● Exercise task
Copy out each entry's lines word for word, without the pictures.

[Dataset entries]
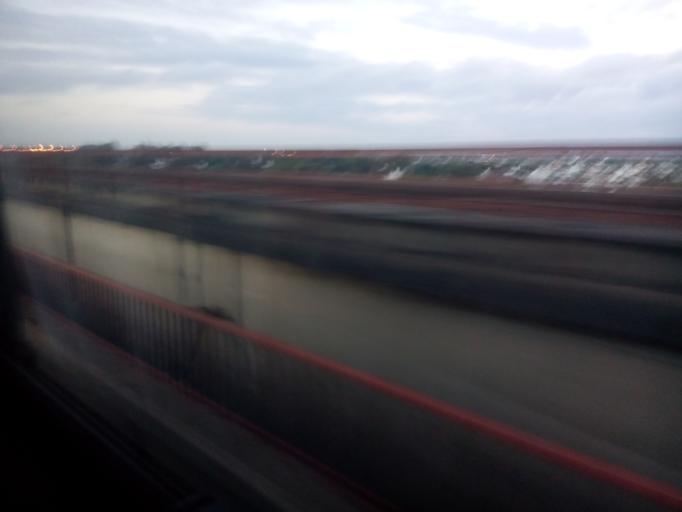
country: AR
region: Buenos Aires
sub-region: Partido de Zarate
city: Zarate
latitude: -34.1090
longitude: -59.0041
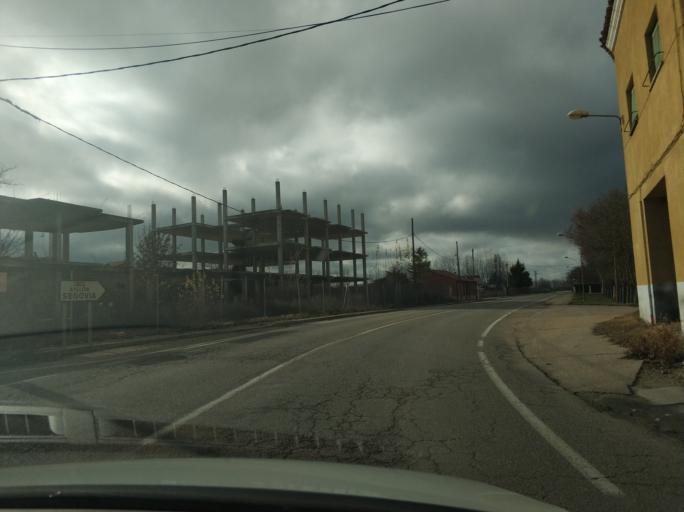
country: ES
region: Castille and Leon
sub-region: Provincia de Soria
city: San Esteban de Gormaz
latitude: 41.5712
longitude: -3.2067
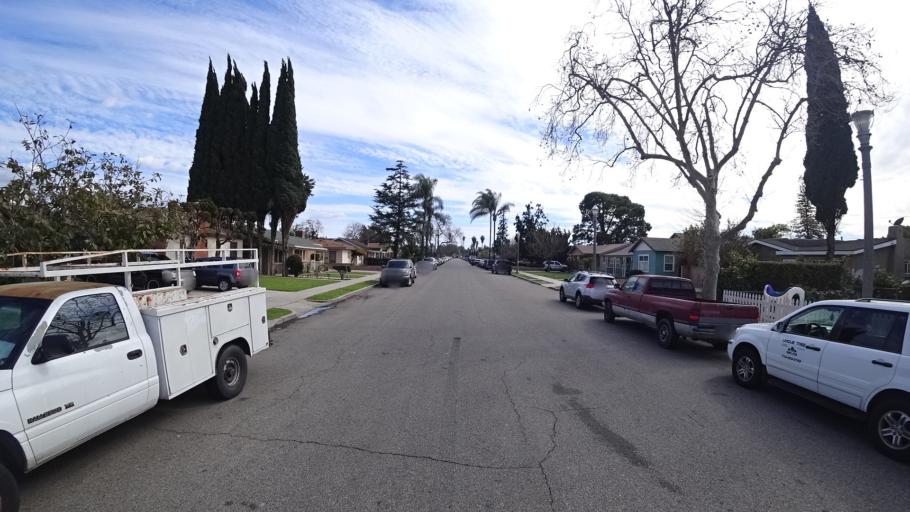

● Reply to the exercise
country: AR
region: Buenos Aires
sub-region: Partido de Zarate
city: Zarate
latitude: -34.1090
longitude: -59.0041
country: ES
region: Castille and Leon
sub-region: Provincia de Soria
city: San Esteban de Gormaz
latitude: 41.5712
longitude: -3.2067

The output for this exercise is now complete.